(Beginning of DATA FOR THE TASK)

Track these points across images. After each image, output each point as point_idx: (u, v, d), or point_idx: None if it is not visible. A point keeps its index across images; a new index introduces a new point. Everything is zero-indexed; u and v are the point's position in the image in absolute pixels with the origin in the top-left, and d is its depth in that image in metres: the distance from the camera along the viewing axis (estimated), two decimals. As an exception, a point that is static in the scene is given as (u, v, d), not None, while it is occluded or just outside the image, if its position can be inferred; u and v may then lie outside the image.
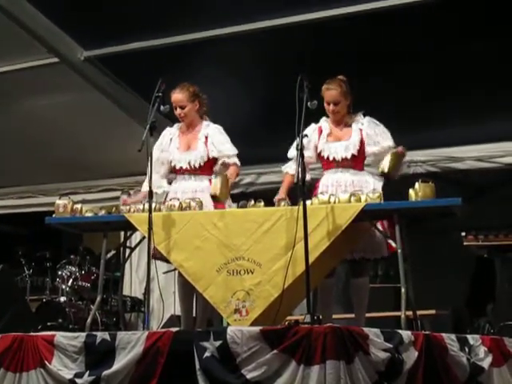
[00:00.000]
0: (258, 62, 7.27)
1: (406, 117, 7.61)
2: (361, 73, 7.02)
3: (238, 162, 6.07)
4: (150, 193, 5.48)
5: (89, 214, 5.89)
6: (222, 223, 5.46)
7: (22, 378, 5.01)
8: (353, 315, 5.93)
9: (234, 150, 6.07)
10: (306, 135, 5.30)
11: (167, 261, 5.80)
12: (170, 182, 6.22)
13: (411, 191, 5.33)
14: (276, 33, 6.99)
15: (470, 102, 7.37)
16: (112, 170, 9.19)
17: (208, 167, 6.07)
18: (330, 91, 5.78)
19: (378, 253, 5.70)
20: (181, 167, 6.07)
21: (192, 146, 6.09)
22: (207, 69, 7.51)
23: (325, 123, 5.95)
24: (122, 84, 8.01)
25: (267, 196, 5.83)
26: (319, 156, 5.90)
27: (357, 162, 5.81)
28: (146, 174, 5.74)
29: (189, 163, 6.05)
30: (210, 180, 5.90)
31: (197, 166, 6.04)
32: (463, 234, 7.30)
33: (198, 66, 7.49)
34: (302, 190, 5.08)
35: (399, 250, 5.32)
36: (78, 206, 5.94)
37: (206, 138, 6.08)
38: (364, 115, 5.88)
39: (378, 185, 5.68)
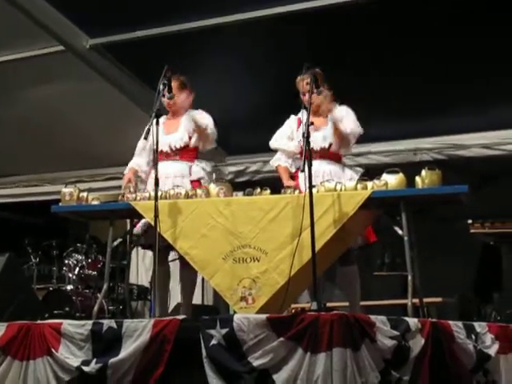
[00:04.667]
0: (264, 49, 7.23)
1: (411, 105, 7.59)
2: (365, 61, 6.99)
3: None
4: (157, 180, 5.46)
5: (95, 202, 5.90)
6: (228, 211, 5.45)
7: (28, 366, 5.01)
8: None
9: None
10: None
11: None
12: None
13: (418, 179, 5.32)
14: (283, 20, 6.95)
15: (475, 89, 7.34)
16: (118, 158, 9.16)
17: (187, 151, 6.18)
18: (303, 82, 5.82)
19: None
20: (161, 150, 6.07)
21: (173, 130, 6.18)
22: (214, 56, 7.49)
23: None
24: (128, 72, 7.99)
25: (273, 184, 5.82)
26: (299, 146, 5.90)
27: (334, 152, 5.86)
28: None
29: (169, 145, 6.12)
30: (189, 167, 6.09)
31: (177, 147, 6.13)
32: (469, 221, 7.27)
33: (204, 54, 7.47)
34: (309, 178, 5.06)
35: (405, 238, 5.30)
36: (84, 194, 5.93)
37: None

(End of DATA FOR THE TASK)
(Beginning of DATA FOR THE TASK)

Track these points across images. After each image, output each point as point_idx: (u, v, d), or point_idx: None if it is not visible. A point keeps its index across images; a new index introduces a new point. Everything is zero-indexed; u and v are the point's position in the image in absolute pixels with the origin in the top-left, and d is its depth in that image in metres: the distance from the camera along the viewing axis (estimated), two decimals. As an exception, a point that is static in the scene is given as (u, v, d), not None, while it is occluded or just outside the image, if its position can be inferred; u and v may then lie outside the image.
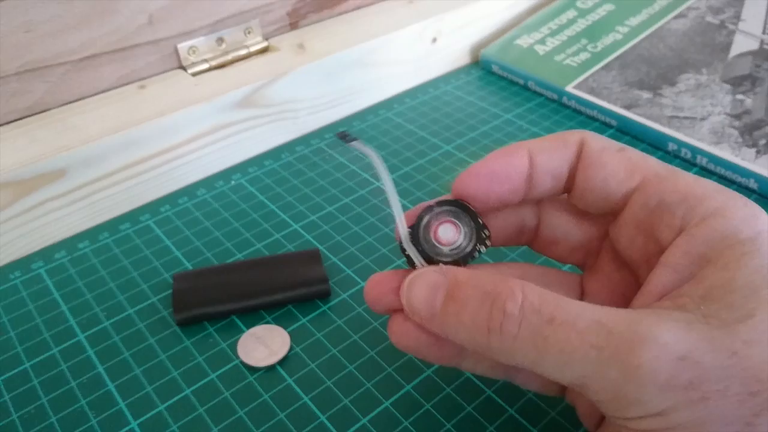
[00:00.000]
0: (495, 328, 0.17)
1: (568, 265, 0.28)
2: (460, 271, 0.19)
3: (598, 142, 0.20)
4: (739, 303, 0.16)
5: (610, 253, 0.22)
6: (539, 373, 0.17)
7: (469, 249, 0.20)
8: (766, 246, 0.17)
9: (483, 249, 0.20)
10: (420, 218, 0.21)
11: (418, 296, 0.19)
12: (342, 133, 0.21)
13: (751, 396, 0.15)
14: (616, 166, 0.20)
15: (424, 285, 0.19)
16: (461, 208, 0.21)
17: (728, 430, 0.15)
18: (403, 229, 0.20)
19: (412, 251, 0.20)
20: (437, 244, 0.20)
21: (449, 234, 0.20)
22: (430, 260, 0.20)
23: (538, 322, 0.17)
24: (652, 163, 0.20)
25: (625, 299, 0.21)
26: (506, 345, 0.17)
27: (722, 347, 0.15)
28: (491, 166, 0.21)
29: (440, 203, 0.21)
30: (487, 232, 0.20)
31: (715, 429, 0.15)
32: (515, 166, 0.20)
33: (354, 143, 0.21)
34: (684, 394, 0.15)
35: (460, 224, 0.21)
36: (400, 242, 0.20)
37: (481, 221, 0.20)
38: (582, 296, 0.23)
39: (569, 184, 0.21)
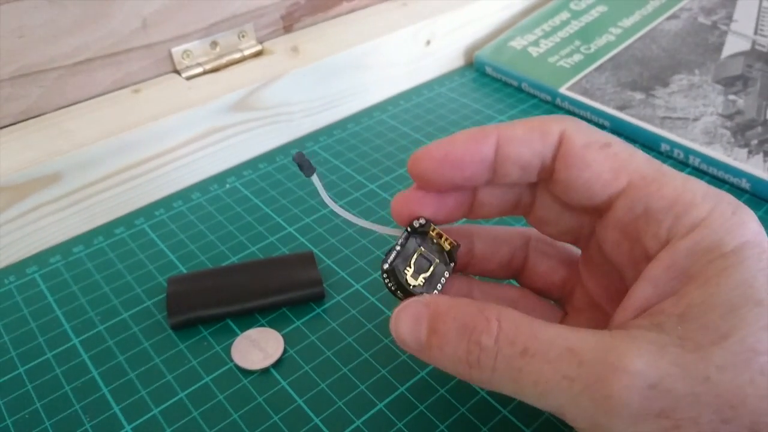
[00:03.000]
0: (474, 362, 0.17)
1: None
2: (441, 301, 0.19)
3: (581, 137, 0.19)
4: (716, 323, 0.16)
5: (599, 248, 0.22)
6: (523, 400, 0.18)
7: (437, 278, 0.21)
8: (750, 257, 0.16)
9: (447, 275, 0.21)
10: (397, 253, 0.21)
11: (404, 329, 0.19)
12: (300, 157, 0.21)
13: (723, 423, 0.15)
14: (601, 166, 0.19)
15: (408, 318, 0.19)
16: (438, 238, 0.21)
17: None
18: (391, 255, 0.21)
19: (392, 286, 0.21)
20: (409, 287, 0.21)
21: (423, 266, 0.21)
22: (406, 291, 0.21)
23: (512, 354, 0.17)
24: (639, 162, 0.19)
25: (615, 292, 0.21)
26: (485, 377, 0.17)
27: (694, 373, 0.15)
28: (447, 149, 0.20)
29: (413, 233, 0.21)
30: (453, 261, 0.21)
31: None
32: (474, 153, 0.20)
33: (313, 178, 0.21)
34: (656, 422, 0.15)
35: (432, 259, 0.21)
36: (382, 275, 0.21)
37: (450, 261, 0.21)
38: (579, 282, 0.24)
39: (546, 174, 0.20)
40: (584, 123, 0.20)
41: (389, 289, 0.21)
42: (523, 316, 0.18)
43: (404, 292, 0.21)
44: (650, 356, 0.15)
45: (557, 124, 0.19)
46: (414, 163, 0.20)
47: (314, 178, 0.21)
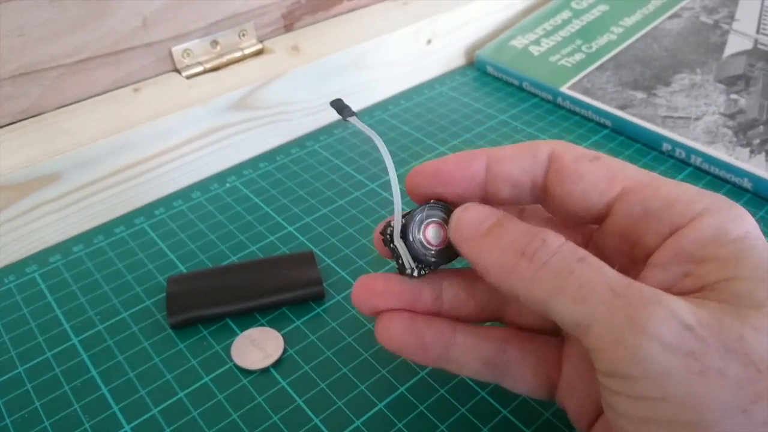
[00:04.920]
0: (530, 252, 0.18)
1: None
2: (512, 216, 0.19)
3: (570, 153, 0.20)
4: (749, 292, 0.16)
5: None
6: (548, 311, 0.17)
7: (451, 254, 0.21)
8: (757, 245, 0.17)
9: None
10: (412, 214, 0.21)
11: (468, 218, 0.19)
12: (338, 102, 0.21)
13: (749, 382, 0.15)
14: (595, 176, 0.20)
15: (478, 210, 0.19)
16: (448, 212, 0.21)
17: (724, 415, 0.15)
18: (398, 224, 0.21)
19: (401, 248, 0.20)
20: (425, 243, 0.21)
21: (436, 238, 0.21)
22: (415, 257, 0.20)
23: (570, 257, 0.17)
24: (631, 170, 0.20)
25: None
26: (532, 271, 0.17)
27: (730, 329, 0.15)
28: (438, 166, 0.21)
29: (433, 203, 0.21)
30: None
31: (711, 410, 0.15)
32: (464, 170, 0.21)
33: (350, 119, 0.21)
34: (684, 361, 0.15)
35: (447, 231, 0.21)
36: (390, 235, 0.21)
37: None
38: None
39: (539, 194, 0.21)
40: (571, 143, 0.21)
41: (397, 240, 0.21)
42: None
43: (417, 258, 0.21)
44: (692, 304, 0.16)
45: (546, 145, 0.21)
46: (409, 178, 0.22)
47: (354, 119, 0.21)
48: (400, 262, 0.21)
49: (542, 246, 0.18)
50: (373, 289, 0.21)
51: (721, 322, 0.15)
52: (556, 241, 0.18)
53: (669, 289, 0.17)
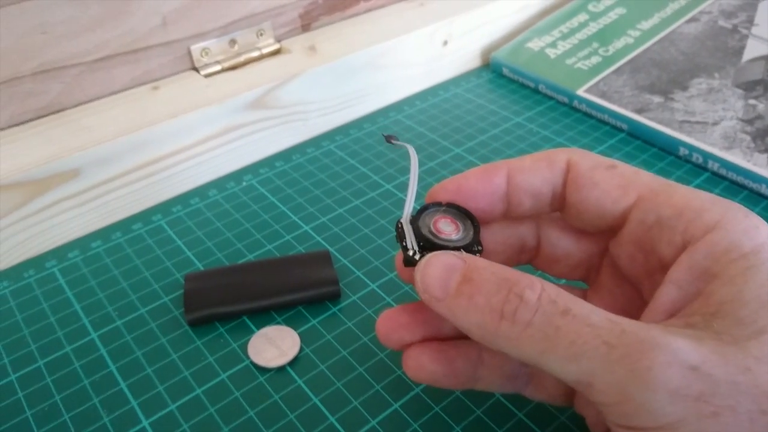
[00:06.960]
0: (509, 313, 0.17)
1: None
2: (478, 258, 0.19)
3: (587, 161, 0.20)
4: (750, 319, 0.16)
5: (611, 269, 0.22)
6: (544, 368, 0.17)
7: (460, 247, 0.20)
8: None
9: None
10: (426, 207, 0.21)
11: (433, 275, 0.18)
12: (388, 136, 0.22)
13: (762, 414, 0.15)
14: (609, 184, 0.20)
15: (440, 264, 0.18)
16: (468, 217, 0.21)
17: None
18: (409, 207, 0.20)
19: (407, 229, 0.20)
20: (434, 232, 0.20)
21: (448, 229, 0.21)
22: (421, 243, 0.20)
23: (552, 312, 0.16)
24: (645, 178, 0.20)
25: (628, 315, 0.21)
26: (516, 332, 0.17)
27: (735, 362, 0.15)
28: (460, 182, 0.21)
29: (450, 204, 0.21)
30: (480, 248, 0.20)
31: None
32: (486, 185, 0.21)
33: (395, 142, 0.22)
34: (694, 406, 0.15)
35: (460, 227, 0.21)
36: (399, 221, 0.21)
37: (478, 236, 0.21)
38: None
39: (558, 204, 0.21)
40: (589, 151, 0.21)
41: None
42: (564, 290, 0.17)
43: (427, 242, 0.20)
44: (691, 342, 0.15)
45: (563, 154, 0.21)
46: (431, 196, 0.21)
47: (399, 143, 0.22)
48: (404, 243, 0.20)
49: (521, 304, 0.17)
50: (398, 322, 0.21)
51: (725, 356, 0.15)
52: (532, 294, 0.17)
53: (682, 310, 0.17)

(End of DATA FOR THE TASK)

■ PROBLEM STATEMENT ■
Your answer must consist solely of the lines above between the line holding "16: (461, 208, 0.21)" and the line holding "27: (722, 347, 0.15)", inclusive, copied exactly.

■ RESULT ■
16: (461, 208, 0.21)
17: (728, 430, 0.15)
18: (403, 229, 0.20)
19: (412, 251, 0.20)
20: (437, 244, 0.20)
21: (449, 234, 0.20)
22: (430, 260, 0.20)
23: (538, 322, 0.17)
24: (652, 163, 0.20)
25: (625, 299, 0.21)
26: (506, 345, 0.17)
27: (722, 347, 0.15)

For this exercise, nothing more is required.